• _WHAT IS BEING ASKED_:
Reproduce the data exactly; no word may be added or dropped.

• _SOURCE RECORDS_:
************

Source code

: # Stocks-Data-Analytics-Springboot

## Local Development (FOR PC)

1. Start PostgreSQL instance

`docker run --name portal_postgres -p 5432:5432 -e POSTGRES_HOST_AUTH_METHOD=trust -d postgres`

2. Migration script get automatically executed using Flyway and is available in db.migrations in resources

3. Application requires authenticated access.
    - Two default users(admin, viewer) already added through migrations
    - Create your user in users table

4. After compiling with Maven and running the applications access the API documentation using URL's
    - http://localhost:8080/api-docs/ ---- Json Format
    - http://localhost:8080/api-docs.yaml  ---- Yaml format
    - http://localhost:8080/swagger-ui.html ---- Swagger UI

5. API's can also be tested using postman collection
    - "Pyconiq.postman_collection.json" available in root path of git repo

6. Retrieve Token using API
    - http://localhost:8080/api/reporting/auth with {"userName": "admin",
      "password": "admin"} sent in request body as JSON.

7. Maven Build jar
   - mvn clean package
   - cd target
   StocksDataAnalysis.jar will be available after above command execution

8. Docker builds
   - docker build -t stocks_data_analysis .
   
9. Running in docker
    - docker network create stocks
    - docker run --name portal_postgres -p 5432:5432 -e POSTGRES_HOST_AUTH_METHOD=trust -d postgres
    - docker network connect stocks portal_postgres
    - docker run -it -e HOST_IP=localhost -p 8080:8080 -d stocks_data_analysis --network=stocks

************

• _EXPECTED OUTPUT_:
Source code

: # Stocks-Data-Analytics-Springboot

## Local Development (FOR PC)

1. Start PostgreSQL instance

`docker run --name portal_postgres -p 5432:5432 -e POSTGRES_HOST_AUTH_METHOD=trust -d postgres`

2. Migration script get automatically executed using Flyway and is available in db.migrations in resources

3. Application requires authenticated access.
    - Two default users(admin, viewer) already added through migrations
    - Create your user in users table

4. After compiling with Maven and running the applications access the API documentation using URL's
    - http://localhost:8080/api-docs/ ---- Json Format
    - http://localhost:8080/api-docs.yaml  ---- Yaml format
    - http://localhost:8080/swagger-ui.html ---- Swagger UI

5. API's can also be tested using postman collection
    - "Pyconiq.postman_collection.json" available in root path of git repo

6. Retrieve Token using API
    - http://localhost:8080/api/reporting/auth with {"userName": "admin",
      "password": "admin"} sent in request body as JSON.

7. Maven Build jar
   - mvn clean package
   - cd target
   StocksDataAnalysis.jar will be available after above command execution

8. Docker builds
   - docker build -t stocks_data_analysis .
   
9. Running in docker
    - docker network create stocks
    - docker run --name portal_postgres -p 5432:5432 -e POSTGRES_HOST_AUTH_METHOD=trust -d postgres
    - docker network connect stocks portal_postgres
    - docker run -it -e HOST_IP=localhost -p 8080:8080 -d stocks_data_analysis --network=stocks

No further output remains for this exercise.